# Your objective
Nothing but a verbatim copy of the data, minus the images, should be returned.

# Materials provided
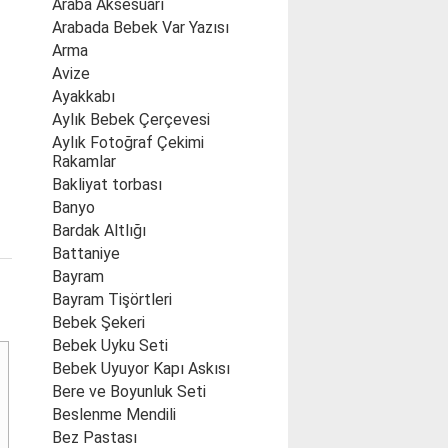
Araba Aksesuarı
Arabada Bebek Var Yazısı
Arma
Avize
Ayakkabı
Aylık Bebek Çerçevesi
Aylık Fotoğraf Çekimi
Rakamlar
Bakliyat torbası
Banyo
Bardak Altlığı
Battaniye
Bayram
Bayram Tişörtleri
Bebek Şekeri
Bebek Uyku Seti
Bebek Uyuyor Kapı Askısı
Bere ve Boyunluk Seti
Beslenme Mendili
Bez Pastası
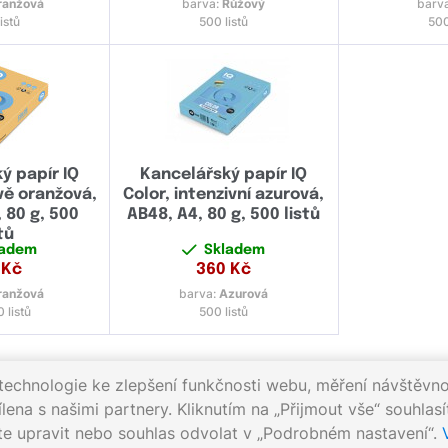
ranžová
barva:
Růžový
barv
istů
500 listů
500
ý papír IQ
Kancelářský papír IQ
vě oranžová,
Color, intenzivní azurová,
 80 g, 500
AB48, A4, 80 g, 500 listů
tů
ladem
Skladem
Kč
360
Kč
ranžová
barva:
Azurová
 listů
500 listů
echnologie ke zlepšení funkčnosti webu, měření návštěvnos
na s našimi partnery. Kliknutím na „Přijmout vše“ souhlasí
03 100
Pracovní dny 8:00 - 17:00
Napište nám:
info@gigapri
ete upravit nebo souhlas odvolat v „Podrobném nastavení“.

# Answer section
Araba Aksesuarı
Arabada Bebek Var Yazısı
Arma
Avize
Ayakkabı
Aylık Bebek Çerçevesi
Aylık Fotoğraf Çekimi
Rakamlar
Bakliyat torbası
Banyo
Bardak Altlığı
Battaniye
Bayram
Bayram Tişörtleri
Bebek Şekeri
Bebek Uyku Seti
Bebek Uyuyor Kapı Askısı
Bere ve Boyunluk Seti
Beslenme Mendili
Bez Pastası
ranžová
barva:
Růžový
barv
istů
500 listů
500
ý papír IQ
Kancelářský papír IQ
vě oranžová,
Color, intenzivní azurová,
 80 g, 500
AB48, A4, 80 g, 500 listů
tů
ladem
Skladem
Kč
360
Kč
ranžová
barva:
Azurová
 listů
500 listů
echnologie ke zlepšení funkčnosti webu, měření návštěvnos
na s našimi partnery. Kliknutím na „Přijmout vše“ souhlasí
03 100
Pracovní dny 8:00 - 17:00
Napište nám:
info@gigapri
ete upravit nebo souhlas odvolat v „Podrobném nastavení“.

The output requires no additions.